第361話 クロスステッチの魔女、相談する

「アルミラからの手紙には、その腰から下げてる核がどうにも厄介な訳ありだと書いてある。今は魔女をやめてしまったから、どこまで力になれるかわからないけど……見せてご覧」


「はい、よろしくお願いします」


 私は雰囲気を変え、老いても魔女らしくなった彼女へ《もう一人》の核を渡し、簡単に話した。虹核オパールのことは話せないから、中古で買ったルイスのことと、その《名前消し》が不十分だったらしく心が少しだけ残っていたことを話す。
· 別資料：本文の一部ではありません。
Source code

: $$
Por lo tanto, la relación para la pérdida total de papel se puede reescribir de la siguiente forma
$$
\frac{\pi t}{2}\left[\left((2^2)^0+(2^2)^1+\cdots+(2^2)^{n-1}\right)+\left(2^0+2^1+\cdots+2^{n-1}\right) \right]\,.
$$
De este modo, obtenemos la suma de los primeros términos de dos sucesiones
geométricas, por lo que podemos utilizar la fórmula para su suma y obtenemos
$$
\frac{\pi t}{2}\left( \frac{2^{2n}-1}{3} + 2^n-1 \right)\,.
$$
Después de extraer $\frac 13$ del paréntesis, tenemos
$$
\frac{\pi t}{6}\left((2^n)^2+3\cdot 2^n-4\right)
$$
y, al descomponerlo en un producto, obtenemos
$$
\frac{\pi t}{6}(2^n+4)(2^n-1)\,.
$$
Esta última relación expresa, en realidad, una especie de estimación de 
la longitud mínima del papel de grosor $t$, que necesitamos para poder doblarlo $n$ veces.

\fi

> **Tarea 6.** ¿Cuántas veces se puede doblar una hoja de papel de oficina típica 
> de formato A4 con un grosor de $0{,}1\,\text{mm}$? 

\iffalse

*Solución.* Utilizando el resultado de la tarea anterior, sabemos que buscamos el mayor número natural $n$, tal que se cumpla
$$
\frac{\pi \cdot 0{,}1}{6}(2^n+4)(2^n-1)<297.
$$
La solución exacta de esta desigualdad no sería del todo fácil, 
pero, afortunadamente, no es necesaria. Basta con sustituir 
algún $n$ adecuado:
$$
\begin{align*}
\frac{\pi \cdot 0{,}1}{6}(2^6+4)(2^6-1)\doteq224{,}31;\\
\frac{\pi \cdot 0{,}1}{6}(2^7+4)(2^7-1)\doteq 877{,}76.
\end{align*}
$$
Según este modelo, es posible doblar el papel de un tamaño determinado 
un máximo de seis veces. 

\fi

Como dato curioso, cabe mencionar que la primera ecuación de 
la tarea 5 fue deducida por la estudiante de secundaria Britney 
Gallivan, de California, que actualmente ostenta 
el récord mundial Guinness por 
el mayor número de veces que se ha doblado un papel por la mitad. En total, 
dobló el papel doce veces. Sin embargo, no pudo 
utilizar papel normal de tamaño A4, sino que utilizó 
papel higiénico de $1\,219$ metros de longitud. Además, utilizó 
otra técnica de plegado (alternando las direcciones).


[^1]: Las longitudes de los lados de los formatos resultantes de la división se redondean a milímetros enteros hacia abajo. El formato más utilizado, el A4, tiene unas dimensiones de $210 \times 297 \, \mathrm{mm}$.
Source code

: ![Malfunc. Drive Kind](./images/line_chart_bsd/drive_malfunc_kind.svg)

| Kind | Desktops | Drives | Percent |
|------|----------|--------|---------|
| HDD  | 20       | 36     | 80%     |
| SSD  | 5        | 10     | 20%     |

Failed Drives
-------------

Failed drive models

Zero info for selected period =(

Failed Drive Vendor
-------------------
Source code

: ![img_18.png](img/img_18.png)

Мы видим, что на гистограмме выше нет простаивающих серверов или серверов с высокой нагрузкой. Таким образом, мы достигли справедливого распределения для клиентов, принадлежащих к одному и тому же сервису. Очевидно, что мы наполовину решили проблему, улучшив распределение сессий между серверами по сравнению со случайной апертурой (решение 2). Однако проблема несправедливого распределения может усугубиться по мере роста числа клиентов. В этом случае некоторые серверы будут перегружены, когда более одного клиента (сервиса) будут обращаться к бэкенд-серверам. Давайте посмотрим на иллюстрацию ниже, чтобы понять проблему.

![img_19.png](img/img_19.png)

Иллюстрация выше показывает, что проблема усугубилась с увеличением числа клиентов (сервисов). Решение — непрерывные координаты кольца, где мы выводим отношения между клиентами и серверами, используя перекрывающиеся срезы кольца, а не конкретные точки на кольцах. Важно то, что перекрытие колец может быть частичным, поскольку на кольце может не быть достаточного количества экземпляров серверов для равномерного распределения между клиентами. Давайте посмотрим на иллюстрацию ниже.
「……ルイスとひとつにしてしまうのが正しいんでしょうけど、小さな突起ができていて、お師匠様がそれなら、と株分けしてくれたんです。ルイスはその後、悪影響もなく元気にしています」


「それはよかった。ルイス、と言ったね。お前は自分のマスターがこんなことして、自分の一部を分け与えて彼女がもう一人作ろうとしてることはどう思ってるの?」


 ルイスは少し首を傾げ、不思議そうにしてからなんでもないように言った。


「とても優しく、お人よしで、慈悲深いマスターだと思っています。普通、正式な人形師の店ではなく雑貨屋のようなところで、魔法糸も伸びきってひび割れて片目もなくなってるような《ドール》を買う物好きなんていませんからね。僕の一部はその核に分かれましたが、あの店で随分と長いこと、乱雑に転がされていたことは朧げに覚えているんです。そんな僕を抱き上げてくれた人はいても、そのまま買い上げてこんなに良くしてくれる魔女がいるだなんて、きっとそちらの僕も思ってなかったと思います」


「うん、人形師を数百年やってたけど、そんなところで《ドール》買う魔女は確かに中々いないねぇ。最初の子なら尚更! 《名前消し》も不十分となると、妙な夢を見たりもしたろう。もう大丈夫だから、安心おし」


 はあい、とルイスはどこか嬉しそうに笑って言った。それからエヴァは真面目な顔でルイスと核を色々と眺めたりした後、「もう魔女の感覚は朧げになってしまったけれどね」と前置きをしてから言った。


「確かに、普通の人形師が普通に売ってる少年型や少女型を満たすには、核が少し小さいし……これ以上、このままの状態で大きくなることもないだろうね。手のひら大の体は着せる服にも工夫がいるし、何より普通の核では大きすぎて入らない。特殊な体だから作る魔女も少ないし、高くなりがちだ。それでも、あんたはそれが欲しいのかい?」


 思っていたよりも、大変なことだとは思った。それでも、私は頷いた。